A subset of patients may also experience a hypertensive response to exercise. Therefore, improved blood pressure control may be beneficial to prevent some false-positive tests.


“Stress tests aren’t great,” writes cardiologist Gregory Katz, MD. “There are a lot of false positive and false negatives, and that leads to downstream consequences.”

Katz G. Making stress tests obsolete. Gregory Katz’s Substack. April 13, 2023.



Instead of stress tests, Dr. Katz recommends coronary CTA, which visualizes any blockages—the visualization is not merely a surrogate marker of blood flow as with stress tests. However, one downside of cardiac CTA is that the imaging sometimes does not permit differentiating between moderate and severe blockages.

When a stress test is abnormal, the next step may be cardiac catheterization, which is an invasive procedure that carries the risk of heart attack or stroke, and requires anesthesia. It is expensive and resource-intensive, and may be unnecessary. 

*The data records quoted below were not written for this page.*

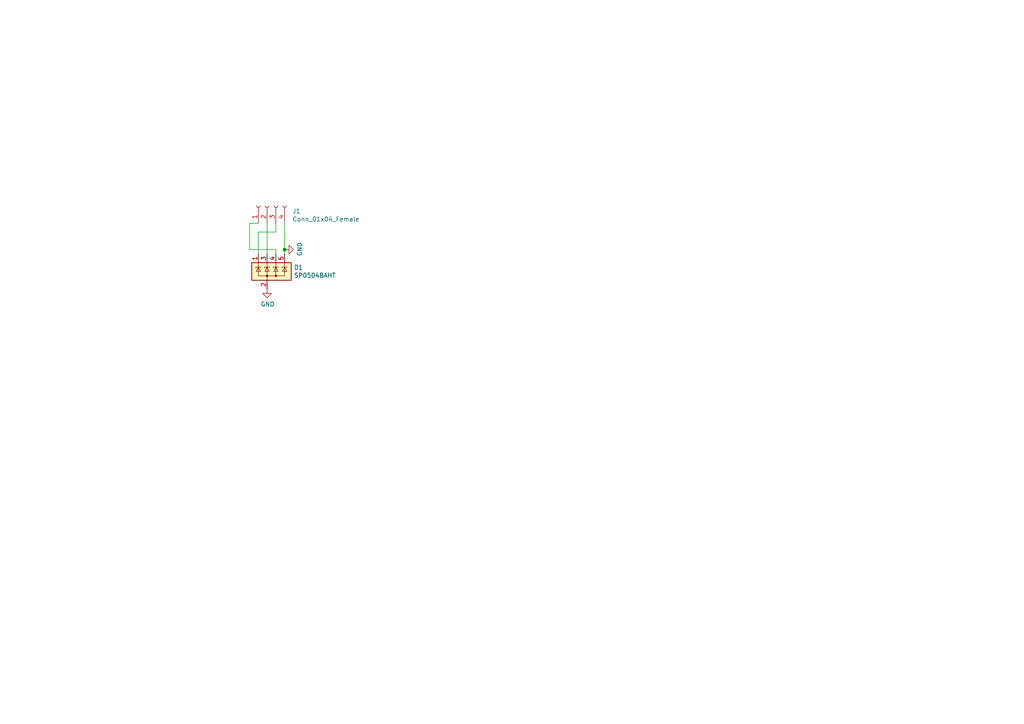
<source format=kicad_sch>
(kicad_sch
	(version 20231120)
	(generator "eeschema")
	(generator_version "8.0")
	(uuid "46f83e18-0c3f-4d61-b67a-da19bc35e6a0")
	(paper "A4")
	
	(junction
		(at 82.55 72.39)
		(diameter 0)
		(color 0 0 0 0)
		(uuid "2e256110-c4ce-4e8f-88b5-a0ab1f5d38a7")
	)
	(wire
		(pts
			(xy 80.01 72.39) (xy 72.39 72.39)
		)
		(stroke
			(width 0)
			(type default)
		)
		(uuid "099e6a8d-3984-445c-b81c-da0ceec0bb6d")
	)
	(wire
		(pts
			(xy 72.39 72.39) (xy 72.39 64.77)
		)
		(stroke
			(width 0)
			(type default)
		)
		(uuid "184c6531-1425-4cca-ab2f-6ec1863ac208")
	)
	(wire
		(pts
			(xy 80.01 73.66) (xy 80.01 72.39)
		)
		(stroke
			(width 0)
			(type default)
		)
		(uuid "1e4c7632-1bd8-4c2d-88da-66973ad32e50")
	)
	(wire
		(pts
			(xy 82.55 64.77) (xy 82.55 72.39)
		)
		(stroke
			(width 0)
			(type default)
		)
		(uuid "47371bd3-4036-498b-971c-74f38b62f38b")
	)
	(wire
		(pts
			(xy 80.01 67.31) (xy 80.01 64.77)
		)
		(stroke
			(width 0)
			(type default)
		)
		(uuid "9337bcae-573b-457f-ae82-6bf0f59c488b")
	)
	(wire
		(pts
			(xy 74.93 67.31) (xy 74.93 73.66)
		)
		(stroke
			(width 0)
			(type default)
		)
		(uuid "94613866-b035-41ed-8040-2603be669b53")
	)
	(wire
		(pts
			(xy 74.93 67.31) (xy 80.01 67.31)
		)
		(stroke
			(width 0)
			(type default)
		)
		(uuid "d0ecdb2b-eff9-4fc9-aab9-fa91992f1fa0")
	)
	(wire
		(pts
			(xy 82.55 72.39) (xy 82.55 73.66)
		)
		(stroke
			(width 0)
			(type default)
		)
		(uuid "e6f9c3f8-1406-43cf-aede-53764a08b986")
	)
	(wire
		(pts
			(xy 72.39 64.77) (xy 74.93 64.77)
		)
		(stroke
			(width 0)
			(type default)
		)
		(uuid "f1268e42-d895-410f-825f-61c443f1de46")
	)
	(wire
		(pts
			(xy 77.47 64.77) (xy 77.47 73.66)
		)
		(stroke
			(width 0)
			(type default)
		)
		(uuid "fffd0b76-c842-4899-af55-f4fe4e1d45c9")
	)
	(symbol
		(lib_id "Power_Protection:SP0504BAHT")
		(at 77.47 78.74 0)
		(unit 1)
		(exclude_from_sim no)
		(in_bom yes)
		(on_board yes)
		(dnp no)
		(uuid "00000000-0000-0000-0000-000061a4c812")
		(property "Reference" "D1"
			(at 85.217 77.5716 0)
			(effects
				(font
					(size 1.27 1.27)
				)
				(justify left)
			)
		)
		(property "Value" "SP0504BAHT"
			(at 85.217 79.883 0)
			(effects
				(font
					(size 1.27 1.27)
				)
				(justify left)
			)
		)
		(property "Footprint" "Package_TO_SOT_SMD:SOT-23-6"
			(at 85.09 80.01 0)
			(effects
				(font
					(size 1.27 1.27)
				)
				(justify left)
				(hide yes)
			)
		)
		(property "Datasheet" "http://www.littelfuse.com/~/media/files/littelfuse/technical%20resources/documents/data%20sheets/sp05xxba.pdf"
			(at 80.645 75.565 0)
			(effects
				(font
					(size 1.27 1.27)
				)
				(hide yes)
			)
		)
		(property "Description" ""
			(at 77.47 78.74 0)
			(effects
				(font
					(size 1.27 1.27)
				)
				(hide yes)
			)
		)
		(pin "5"
			(uuid "830d122e-800f-49d7-8d2b-177eb7b61d85")
		)
		(pin "2"
			(uuid "60a06032-c991-4ce0-b366-4ce74c0feeed")
		)
		(pin "3"
			(uuid "55f1f80e-5caf-4087-876f-a73e98cbe833")
		)
		(pin "1"
			(uuid "aea10c76-595d-433e-8ec9-cfdf8956dde8")
		)
		(pin "4"
			(uuid "90a5e56c-7769-4a65-b220-97f4ab89d208")
		)
		(instances
			(project ""
				(path "/46f83e18-0c3f-4d61-b67a-da19bc35e6a0"
					(reference "D1")
					(unit 1)
				)
			)
		)
	)
	(symbol
		(lib_id "esd-modboard-rescue:Conn_01x04_Female-Connector")
		(at 77.47 59.69 90)
		(unit 1)
		(exclude_from_sim no)
		(in_bom yes)
		(on_board yes)
		(dnp no)
		(uuid "00000000-0000-0000-0000-000061a4d22e")
		(property "Reference" "J1"
			(at 84.7852 61.2648 90)
			(effects
				(font
					(size 1.27 1.27)
				)
				(justify right)
			)
		)
		(property "Value" "Conn_01x04_Female"
			(at 84.7852 63.5762 90)
			(effects
				(font
					(size 1.27 1.27)
				)
				(justify right)
			)
		)
		(property "Footprint" "Connector_Molex:Molex_PicoBlade_53261-0471_1x04-1MP_P1.25mm_Horizontal"
			(at 77.47 59.69 0)
			(effects
				(font
					(size 1.27 1.27)
				)
				(hide yes)
			)
		)
		(property "Datasheet" "~"
			(at 77.47 59.69 0)
			(effects
				(font
					(size 1.27 1.27)
				)
				(hide yes)
			)
		)
		(property "Description" ""
			(at 77.47 59.69 0)
			(effects
				(font
					(size 1.27 1.27)
				)
				(hide yes)
			)
		)
		(pin "1"
			(uuid "05d5b282-ae58-47f8-9af1-1bd7b0ec2c40")
		)
		(pin "4"
			(uuid "baf3f7d2-0b20-4eb5-8df3-e23c27de0fc2")
		)
		(pin "3"
			(uuid "4fb6c284-475d-4739-b484-1438f01a63d6")
		)
		(pin "2"
			(uuid "337200b8-4bce-40c6-951d-b65c36320d87")
		)
		(instances
			(project ""
				(path "/46f83e18-0c3f-4d61-b67a-da19bc35e6a0"
					(reference "J1")
					(unit 1)
				)
			)
		)
	)
	(symbol
		(lib_id "esd-modboard-rescue:GND-power")
		(at 77.47 83.82 0)
		(unit 1)
		(exclude_from_sim no)
		(in_bom yes)
		(on_board yes)
		(dnp no)
		(uuid "00000000-0000-0000-0000-000061a4ec22")
		(property "Reference" "#PWR0101"
			(at 77.47 90.17 0)
			(effects
				(font
					(size 1.27 1.27)
				)
				(hide yes)
			)
		)
		(property "Value" "GND"
			(at 77.597 88.2142 0)
			(effects
				(font
					(size 1.27 1.27)
				)
			)
		)
		(property "Footprint" ""
			(at 77.47 83.82 0)
			(effects
				(font
					(size 1.27 1.27)
				)
				(hide yes)
			)
		)
		(property "Datasheet" ""
			(at 77.47 83.82 0)
			(effects
				(font
					(size 1.27 1.27)
				)
				(hide yes)
			)
		)
		(property "Description" ""
			(at 77.47 83.82 0)
			(effects
				(font
					(size 1.27 1.27)
				)
				(hide yes)
			)
		)
		(pin "1"
			(uuid "0964751f-fc67-4993-83e3-5a5ba2b91e61")
		)
		(instances
			(project ""
				(path "/46f83e18-0c3f-4d61-b67a-da19bc35e6a0"
					(reference "#PWR0101")
					(unit 1)
				)
			)
		)
	)
	(symbol
		(lib_id "esd-modboard-rescue:GND-power")
		(at 82.55 72.39 90)
		(unit 1)
		(exclude_from_sim no)
		(in_bom yes)
		(on_board yes)
		(dnp no)
		(uuid "00000000-0000-0000-0000-000061a52ffa")
		(property "Reference" "#PWR0102"
			(at 88.9 72.39 0)
			(effects
				(font
					(size 1.27 1.27)
				)
				(hide yes)
			)
		)
		(property "Value" "GND"
			(at 86.9442 72.263 0)
			(effects
				(font
					(size 1.27 1.27)
				)
			)
		)
		(property "Footprint" ""
			(at 82.55 72.39 0)
			(effects
				(font
					(size 1.27 1.27)
				)
				(hide yes)
			)
		)
		(property "Datasheet" ""
			(at 82.55 72.39 0)
			(effects
				(font
					(size 1.27 1.27)
				)
				(hide yes)
			)
		)
		(property "Description" ""
			(at 82.55 72.39 0)
			(effects
				(font
					(size 1.27 1.27)
				)
				(hide yes)
			)
		)
		(pin "1"
			(uuid "1bb94e0a-f5ce-4d79-b28b-f785d74e5a9a")
		)
		(instances
			(project ""
				(path "/46f83e18-0c3f-4d61-b67a-da19bc35e6a0"
					(reference "#PWR0102")
					(unit 1)
				)
			)
		)
	)
	(sheet_instances
		(path "/"
			(page "1")
		)
	)
)

</source>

Investigators publishing in NEJM randomly assigned 5,179 patients with moderate or severe ischemia to either (1) an initial invasive strategy (ie, angiography and revascularization when feasible) and medical therapy or (2) medical therapy alone and angiography if medical therapy failed. The primary outcome included a composite of death from cardiovascular causes, MI, or hospitalization for unstable angina, heart failure, or resuscitated cardiac arrest. A secondary outcome was death from cardiovascular causes or MI.

Maron DJ, Hochman JS, Reynolds HR, et al.; ISCHEMIA Research Group. Initial invasive or conservative strategy for stable coronary disease. N Engl J Med. 2020;382(15):1395–1407.


“Over a median of 3.2 years of follow-up, among patients with stable coronary disease who had moderate or severe ischemia on stress testing, an initial invasive strategy, as compared with an initial conservative strategy, did not reduce the rates of the primary or key secondary composite outcomes,” the investigators concluded.

In other words, invasive strategies based on stress testing did not improve clinical outcomes.


What this means for you

Performing stress tests in asymptomatic patients is likely unnecessary. It can send patient management down the proverbial rabbit hole, potentially subjecting the patient to the risks associated with invasive procedures. However, many payors require the test before a nuclear myocardial perfusion study or other procedures are approved. Current ACC guidelines can be referenced to recommend alternatives to standard stress testing to payors.